Well, most of us nowdays have a gigabyte of memory in our laptops. A thousand laptops is a terabyte and a million laptops is a petabyte. What if you could make a million laptops all work together on the same problem? What could they do? What would you want them to do?
There are about two hundred billion stars in our Milky Way Galaxy, or 2x10^11 stars. Five thousand Milky Way galaxies would contain 10^15 stars, a petastar.
If you started typing and typed a petabyte of data it would show on the screen as a very long string. On the screen, how long would it be? Well, if you typed 5 characters per centimeter, then 10^15 characters would be 2x10^14 centimeters long, two billion kilometers.
Ok, thats still pretty incomprehensible. Let's see how long the beam of a flashlight takes to go from one end to the other. Light travels at 3x10^10 cm/sec or 6,666 seconds to traverse the petabyte string, almost two hours.
This is still hard to grasp. Consider instead getting on a jet and flying at 1000 km/hr over the string. The trip would take 2x10^6 hours, about 220 years. Better fly first class.

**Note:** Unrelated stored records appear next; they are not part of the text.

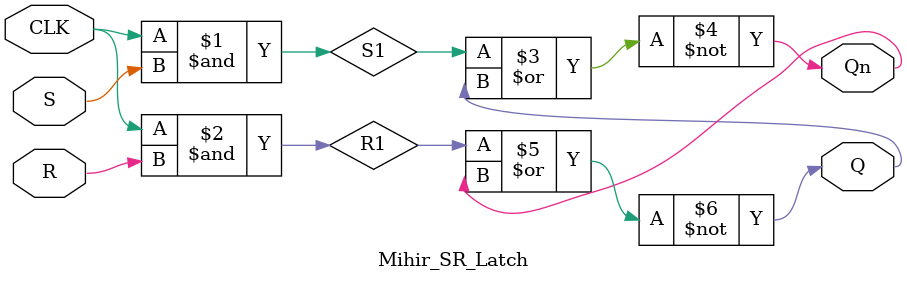
<source format=v>
module Mihir_SR_Latch(Q, Qn, CLK, S, R);
   output Q;
   output Qn;
   input  CLK;   
   input  S;
   input  R;

   wire   S1;
   wire   R1;
   
   and(S1, CLK, S);
   and(R1, CLK, R);   
   nor(Qn, S1, Q);
   nor(Q, R1, Qn);
endmodule
         

</source>
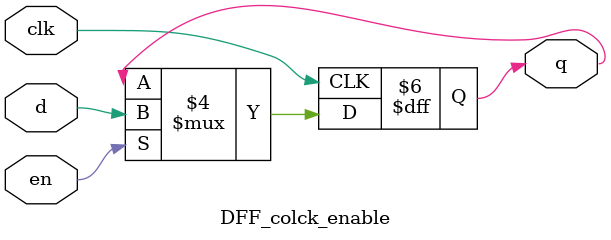
<source format=v>




module DFF_clock_enable_16(a,clk,en,y);
	
	parameter N = 4;
	input [(2**N)-1:0] a;
	input clk,en;
	output[(2**N)-1:0] y;
	
	 
	DFF_colck_enable d1(a[0],clk,en,y[0]);
	DFF_colck_enable d2(a[1],clk,en,y[1]);
	DFF_colck_enable d3(a[2],clk,en,y[2]);
	DFF_colck_enable d4(a[3],clk,en,y[3]);
	DFF_colck_enable d5(a[4],clk,en,y[4]);
	DFF_colck_enable d6(a[5],clk,en,y[5]);
	DFF_colck_enable d7(a[6],clk,en,y[6]);
	DFF_colck_enable d8(a[7],clk,en,y[7]);
	DFF_colck_enable d9(a[8],clk,en,y[8]);
	DFF_colck_enable d10(a[9],clk,en,y[9]);
	DFF_colck_enable d11(a[10],clk,en,y[10]);
	DFF_colck_enable d12(a[11],clk,en,y[11]);
	DFF_colck_enable d13(a[12],clk,en,y[12]);
	DFF_colck_enable d14(a[13],clk,en,y[13]);
	DFF_colck_enable d15(a[14],clk,en,y[14]);
	DFF_colck_enable d16(a[15],clk,en,y[15]);

endmodule

module DFF_colck_enable(d,clk,en,q);

	input d,clk,en;

	output reg q;
	
	initial begin
		q = 0;
	end
	
	always @(posedge clk) begin
		 if (en) begin
			  q <=d;
		 end
		 else begin
			  q <=q;
		 end
	end
endmodule

</source>
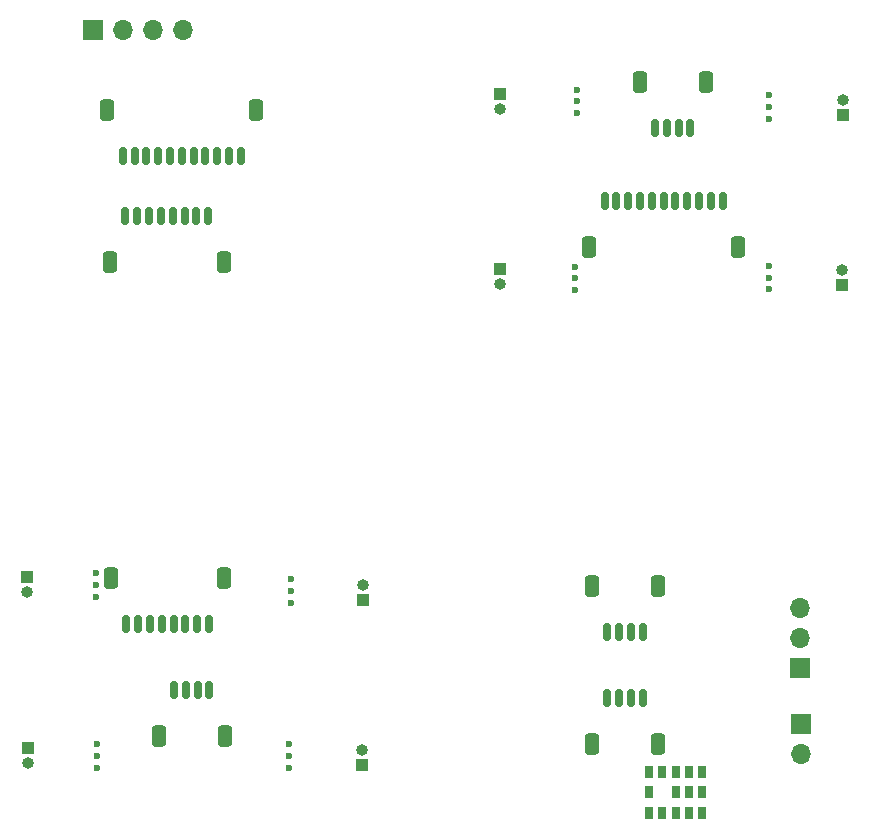
<source format=gbs>
G04 #@! TF.GenerationSoftware,KiCad,Pcbnew,(6.0.7)*
G04 #@! TF.CreationDate,2023-02-21T22:38:56+09:00*
G04 #@! TF.ProjectId,OmniDirectional_UAV,4f6d6e69-4469-4726-9563-74696f6e616c,rev?*
G04 #@! TF.SameCoordinates,Original*
G04 #@! TF.FileFunction,Soldermask,Bot*
G04 #@! TF.FilePolarity,Negative*
%FSLAX46Y46*%
G04 Gerber Fmt 4.6, Leading zero omitted, Abs format (unit mm)*
G04 Created by KiCad (PCBNEW (6.0.7)) date 2023-02-21 22:38:56*
%MOMM*%
%LPD*%
G01*
G04 APERTURE LIST*
G04 Aperture macros list*
%AMRoundRect*
0 Rectangle with rounded corners*
0 $1 Rounding radius*
0 $2 $3 $4 $5 $6 $7 $8 $9 X,Y pos of 4 corners*
0 Add a 4 corners polygon primitive as box body*
4,1,4,$2,$3,$4,$5,$6,$7,$8,$9,$2,$3,0*
0 Add four circle primitives for the rounded corners*
1,1,$1+$1,$2,$3*
1,1,$1+$1,$4,$5*
1,1,$1+$1,$6,$7*
1,1,$1+$1,$8,$9*
0 Add four rect primitives between the rounded corners*
20,1,$1+$1,$2,$3,$4,$5,0*
20,1,$1+$1,$4,$5,$6,$7,0*
20,1,$1+$1,$6,$7,$8,$9,0*
20,1,$1+$1,$8,$9,$2,$3,0*%
G04 Aperture macros list end*
%ADD10O,1.000000X1.000000*%
%ADD11R,1.000000X1.000000*%
%ADD12R,0.700000X1.100000*%
%ADD13R,0.800000X1.100000*%
%ADD14O,1.700000X1.700000*%
%ADD15R,1.700000X1.700000*%
%ADD16C,0.600000*%
%ADD17RoundRect,0.150000X0.150000X0.625000X-0.150000X0.625000X-0.150000X-0.625000X0.150000X-0.625000X0*%
%ADD18RoundRect,0.250000X0.350000X0.650000X-0.350000X0.650000X-0.350000X-0.650000X0.350000X-0.650000X0*%
%ADD19RoundRect,0.250000X-0.350000X-0.650000X0.350000X-0.650000X0.350000X0.650000X-0.350000X0.650000X0*%
%ADD20RoundRect,0.150000X-0.150000X-0.625000X0.150000X-0.625000X0.150000X0.625000X-0.150000X0.625000X0*%
G04 APERTURE END LIST*
D10*
X112305000Y-108979100D03*
D11*
X112305000Y-107709100D03*
D12*
X165025000Y-127622000D03*
X166125000Y-127622000D03*
D13*
X167275000Y-127622000D03*
D12*
X168425000Y-127622000D03*
X169525000Y-127622000D03*
X169525000Y-125922000D03*
X169525000Y-124222000D03*
X168425000Y-124222000D03*
D13*
X167275000Y-124222000D03*
D12*
X166125000Y-124222000D03*
X165025000Y-124222000D03*
X165025000Y-125922000D03*
D13*
X167275000Y-125922000D03*
D12*
X168425000Y-125922000D03*
D14*
X177850000Y-122639100D03*
D15*
X177850000Y-120099100D03*
D16*
X158872000Y-66420100D03*
X158872000Y-68420100D03*
X158872000Y-67420100D03*
D10*
X140753000Y-108352100D03*
D11*
X140753000Y-109622100D03*
D16*
X158720700Y-83406100D03*
X158720700Y-81406100D03*
X158720700Y-82406100D03*
D10*
X152395700Y-68065100D03*
D11*
X152395700Y-66795100D03*
D16*
X134554300Y-123830100D03*
X134554300Y-121830100D03*
X134554300Y-122830100D03*
D10*
X140716300Y-122326100D03*
D11*
X140716300Y-123596100D03*
D10*
X112396000Y-123459100D03*
D11*
X112396000Y-122189100D03*
D16*
X118249700Y-122830100D03*
X118249700Y-123830100D03*
X118249700Y-121830100D03*
D10*
X181453000Y-67283100D03*
D11*
X181453000Y-68553100D03*
D16*
X175128000Y-68878100D03*
X175128000Y-66878100D03*
X175128000Y-67878100D03*
X118147000Y-107368100D03*
X118147000Y-108368100D03*
X118147000Y-109368100D03*
D14*
X177825000Y-110344100D03*
X177825000Y-112884100D03*
D15*
X177825000Y-115424100D03*
X117894000Y-61380100D03*
D14*
X120434000Y-61380100D03*
X122974000Y-61380100D03*
X125514000Y-61380100D03*
D10*
X152379300Y-82878100D03*
D11*
X152379300Y-81608100D03*
D10*
X181362000Y-81688100D03*
D11*
X181362000Y-82958100D03*
D16*
X175128000Y-82333100D03*
X175128000Y-81333100D03*
X175128000Y-83333100D03*
X134657000Y-109860100D03*
X134657000Y-107860100D03*
X134657000Y-108860100D03*
D17*
X127675000Y-77114100D03*
X126675000Y-77114100D03*
X125675000Y-77114100D03*
X124675000Y-77114100D03*
X123675000Y-77114100D03*
X122675000Y-77114100D03*
X121675000Y-77114100D03*
X120675000Y-77114100D03*
D18*
X128975000Y-80989100D03*
X119375000Y-80989100D03*
D19*
X164200000Y-65799100D03*
X169800000Y-65799100D03*
D20*
X168500000Y-69674100D03*
X167500000Y-69674100D03*
X166500000Y-69674100D03*
X165500000Y-69674100D03*
D18*
X172538000Y-79709100D03*
X159938000Y-79709100D03*
D17*
X161238000Y-75834100D03*
X162238000Y-75834100D03*
X163238000Y-75834100D03*
X164238000Y-75834100D03*
X165238000Y-75834100D03*
X166238000Y-75834100D03*
X167238000Y-75834100D03*
X168238000Y-75834100D03*
X169238000Y-75834100D03*
X170238000Y-75834100D03*
X171238000Y-75834100D03*
D19*
X129043000Y-107747100D03*
X119443000Y-107747100D03*
D20*
X127743000Y-111622100D03*
X126743000Y-111622100D03*
X125743000Y-111622100D03*
X124743000Y-111622100D03*
X123743000Y-111622100D03*
X122743000Y-111622100D03*
X121743000Y-111622100D03*
X120743000Y-111622100D03*
D18*
X160155000Y-121839100D03*
X165755000Y-121839100D03*
D17*
X161455000Y-117964100D03*
X162455000Y-117964100D03*
X163455000Y-117964100D03*
X164455000Y-117964100D03*
D18*
X123475000Y-121149100D03*
X129075000Y-121149100D03*
D17*
X124775000Y-117274100D03*
X125775000Y-117274100D03*
X126775000Y-117274100D03*
X127775000Y-117274100D03*
D20*
X120445000Y-72002100D03*
X121445000Y-72002100D03*
X122445000Y-72002100D03*
X123445000Y-72002100D03*
X124445000Y-72002100D03*
X125445000Y-72002100D03*
X126445000Y-72002100D03*
X127445000Y-72002100D03*
X128445000Y-72002100D03*
X129445000Y-72002100D03*
X130445000Y-72002100D03*
D19*
X131745000Y-68127100D03*
X119145000Y-68127100D03*
X165755000Y-108437100D03*
X160155000Y-108437100D03*
D20*
X164455000Y-112312100D03*
X163455000Y-112312100D03*
X162455000Y-112312100D03*
X161455000Y-112312100D03*
M02*

</source>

Of course, you could not type a petabyte yourself in your lifetime, nor could you and all of your friends. But the Web is perhaps a tenth of a petabyte or so right now and is still growing really fast. Lots of people are typing at the same time and computers are helping them. With Hadoop on a good sized cloud, you can run analytics over that dataset in reasonable time. What kind of questions do you want to ask?